(Entries taken from a collection)
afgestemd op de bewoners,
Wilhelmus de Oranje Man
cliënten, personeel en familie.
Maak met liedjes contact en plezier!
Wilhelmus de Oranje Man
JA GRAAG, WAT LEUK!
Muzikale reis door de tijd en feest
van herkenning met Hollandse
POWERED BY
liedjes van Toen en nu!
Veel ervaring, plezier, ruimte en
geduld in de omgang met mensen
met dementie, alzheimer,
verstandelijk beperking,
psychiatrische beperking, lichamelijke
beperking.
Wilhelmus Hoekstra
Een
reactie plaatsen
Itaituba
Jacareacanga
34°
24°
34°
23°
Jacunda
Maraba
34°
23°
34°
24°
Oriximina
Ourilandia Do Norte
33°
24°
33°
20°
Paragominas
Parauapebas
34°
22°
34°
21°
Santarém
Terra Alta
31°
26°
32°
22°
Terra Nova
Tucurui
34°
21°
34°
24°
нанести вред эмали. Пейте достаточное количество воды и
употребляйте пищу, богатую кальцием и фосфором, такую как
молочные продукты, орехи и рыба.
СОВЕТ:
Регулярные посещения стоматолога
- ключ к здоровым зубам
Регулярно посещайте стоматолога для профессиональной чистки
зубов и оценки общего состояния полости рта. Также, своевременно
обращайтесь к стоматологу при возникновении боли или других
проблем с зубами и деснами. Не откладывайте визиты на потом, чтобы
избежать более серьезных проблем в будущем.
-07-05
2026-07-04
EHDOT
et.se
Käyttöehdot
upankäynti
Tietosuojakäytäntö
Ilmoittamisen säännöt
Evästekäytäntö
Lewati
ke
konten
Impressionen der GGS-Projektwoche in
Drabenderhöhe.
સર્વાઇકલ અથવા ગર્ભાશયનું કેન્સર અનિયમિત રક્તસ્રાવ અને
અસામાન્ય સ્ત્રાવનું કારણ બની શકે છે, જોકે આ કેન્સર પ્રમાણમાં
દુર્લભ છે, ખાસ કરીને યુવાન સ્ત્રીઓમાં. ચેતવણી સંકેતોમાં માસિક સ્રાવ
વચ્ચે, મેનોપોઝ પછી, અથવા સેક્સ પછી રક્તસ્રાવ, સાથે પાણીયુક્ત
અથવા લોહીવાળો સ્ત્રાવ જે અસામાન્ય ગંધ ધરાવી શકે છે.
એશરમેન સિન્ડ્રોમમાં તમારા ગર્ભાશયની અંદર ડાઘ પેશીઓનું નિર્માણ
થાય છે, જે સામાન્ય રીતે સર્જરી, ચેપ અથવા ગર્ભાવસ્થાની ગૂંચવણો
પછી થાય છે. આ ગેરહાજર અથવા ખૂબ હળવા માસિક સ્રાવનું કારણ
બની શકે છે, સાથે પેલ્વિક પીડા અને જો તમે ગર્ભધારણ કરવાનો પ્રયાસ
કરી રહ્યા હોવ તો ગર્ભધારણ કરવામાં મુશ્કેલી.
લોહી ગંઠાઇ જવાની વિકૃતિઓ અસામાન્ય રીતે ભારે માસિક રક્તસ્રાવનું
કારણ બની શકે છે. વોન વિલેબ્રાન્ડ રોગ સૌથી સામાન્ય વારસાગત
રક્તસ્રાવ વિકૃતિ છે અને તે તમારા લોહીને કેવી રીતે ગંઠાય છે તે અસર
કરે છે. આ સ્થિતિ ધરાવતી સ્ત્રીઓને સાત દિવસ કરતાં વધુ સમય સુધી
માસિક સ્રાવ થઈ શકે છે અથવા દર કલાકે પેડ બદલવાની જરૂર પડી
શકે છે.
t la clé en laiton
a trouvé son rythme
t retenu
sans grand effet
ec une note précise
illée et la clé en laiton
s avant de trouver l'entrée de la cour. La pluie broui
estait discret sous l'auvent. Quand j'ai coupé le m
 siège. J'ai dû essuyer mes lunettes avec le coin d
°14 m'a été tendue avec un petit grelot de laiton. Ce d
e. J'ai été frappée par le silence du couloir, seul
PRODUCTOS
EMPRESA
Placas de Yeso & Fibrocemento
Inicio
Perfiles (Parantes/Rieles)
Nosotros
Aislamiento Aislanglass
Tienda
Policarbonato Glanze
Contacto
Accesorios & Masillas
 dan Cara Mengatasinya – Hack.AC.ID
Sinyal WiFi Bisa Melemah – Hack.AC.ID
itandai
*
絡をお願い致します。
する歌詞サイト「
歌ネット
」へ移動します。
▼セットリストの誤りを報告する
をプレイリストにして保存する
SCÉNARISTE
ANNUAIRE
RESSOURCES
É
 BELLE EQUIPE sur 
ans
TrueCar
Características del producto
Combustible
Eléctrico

▸ TASK GOAL
From the first line to the last, reproduce the data exactly.

▸ SOLUTION TO THIS PROBLEM
afgestemd op de bewoners,
Wilhelmus de Oranje Man
cliënten, personeel en familie.
Maak met liedjes contact en plezier!
Wilhelmus de Oranje Man
JA GRAAG, WAT LEUK!
Muzikale reis door de tijd en feest
van herkenning met Hollandse
POWERED BY
liedjes van Toen en nu!
Veel ervaring, plezier, ruimte en
geduld in de omgang met mensen
met dementie, alzheimer,
verstandelijk beperking,
psychiatrische beperking, lichamelijke
beperking.
Wilhelmus Hoekstra
Een
reactie plaatsen
Itaituba
Jacareacanga
34°
24°
34°
23°
Jacunda
Maraba
34°
23°
34°
24°
Oriximina
Ourilandia Do Norte
33°
24°
33°
20°
Paragominas
Parauapebas
34°
22°
34°
21°
Santarém
Terra Alta
31°
26°
32°
22°
Terra Nova
Tucurui
34°
21°
34°
24°
нанести вред эмали. Пейте достаточное количество воды и
употребляйте пищу, богатую кальцием и фосфором, такую как
молочные продукты, орехи и рыба.
СОВЕТ:
Регулярные посещения стоматолога
- ключ к здоровым зубам
Регулярно посещайте стоматолога для профессиональной чистки
зубов и оценки общего состояния полости рта. Также, своевременно
обращайтесь к стоматологу при возникновении боли или других
проблем с зубами и деснами. Не откладывайте визиты на потом, чтобы
избежать более серьезных проблем в будущем.
-07-05
2026-07-04
EHDOT
et.se
Käyttöehdot
upankäynti
Tietosuojakäytäntö
Ilmoittamisen säännöt
Evästekäytäntö
Lewati
ke
konten
Impressionen der GGS-Projektwoche in
Drabenderhöhe.
સર્વાઇકલ અથવા ગર્ભાશયનું કેન્સર અનિયમિત રક્તસ્રાવ અને
અસામાન્ય સ્ત્રાવનું કારણ બની શકે છે, જોકે આ કેન્સર પ્રમાણમાં
દુર્લભ છે, ખાસ કરીને યુવાન સ્ત્રીઓમાં. ચેતવણી સંકેતોમાં માસિક સ્રાવ
વચ્ચે, મેનોપોઝ પછી, અથવા સેક્સ પછી રક્તસ્રાવ, સાથે પાણીયુક્ત
અથવા લોહીવાળો સ્ત્રાવ જે અસામાન્ય ગંધ ધરાવી શકે છે.
એશરમેન સિન્ડ્રોમમાં તમારા ગર્ભાશયની અંદર ડાઘ પેશીઓનું નિર્માણ
થાય છે, જે સામાન્ય રીતે સર્જરી, ચેપ અથવા ગર્ભાવસ્થાની ગૂંચવણો
પછી થાય છે. આ ગેરહાજર અથવા ખૂબ હળવા માસિક સ્રાવનું કારણ
બની શકે છે, સાથે પેલ્વિક પીડા અને જો તમે ગર્ભધારણ કરવાનો પ્રયાસ
કરી રહ્યા હોવ તો ગર્ભધારણ કરવામાં મુશ્કેલી.
લોહી ગંઠાઇ જવાની વિકૃતિઓ અસામાન્ય રીતે ભારે માસિક રક્તસ્રાવનું
કારણ બની શકે છે. વોન વિલેબ્રાન્ડ રોગ સૌથી સામાન્ય વારસાગત
રક્તસ્રાવ વિકૃતિ છે અને તે તમારા લોહીને કેવી રીતે ગંઠાય છે તે અસર
કરે છે. આ સ્થિતિ ધરાવતી સ્ત્રીઓને સાત દિવસ કરતાં વધુ સમય સુધી
માસિક સ્રાવ થઈ શકે છે અથવા દર કલાકે પેડ બદલવાની જરૂર પડી
શકે છે.
t la clé en laiton
a trouvé son rythme
t retenu
sans grand effet
ec une note précise
illée et la clé en laiton
s avant de trouver l'entrée de la cour. La pluie broui
estait discret sous l'auvent. Quand j'ai coupé le m
 siège. J'ai dû essuyer mes lunettes avec le coin d
°14 m'a été tendue avec un petit grelot de laiton. Ce d
e. J'ai été frappée par le silence du couloir, seul
PRODUCTOS
EMPRESA
Placas de Yeso & Fibrocemento
Inicio
Perfiles (Parantes/Rieles)
Nosotros
Aislamiento Aislanglass
Tienda
Policarbonato Glanze
Contacto
Accesorios & Masillas
 dan Cara Mengatasinya – Hack.AC.ID
Sinyal WiFi Bisa Melemah – Hack.AC.ID
itandai
*
絡をお願い致します。
する歌詞サイト「
歌ネット
」へ移動します。
▼セットリストの誤りを報告する
をプレイリストにして保存する
SCÉNARISTE
ANNUAIRE
RESSOURCES
É
 BELLE EQUIPE sur 
ans
TrueCar
Características del producto
Combustible
Eléctrico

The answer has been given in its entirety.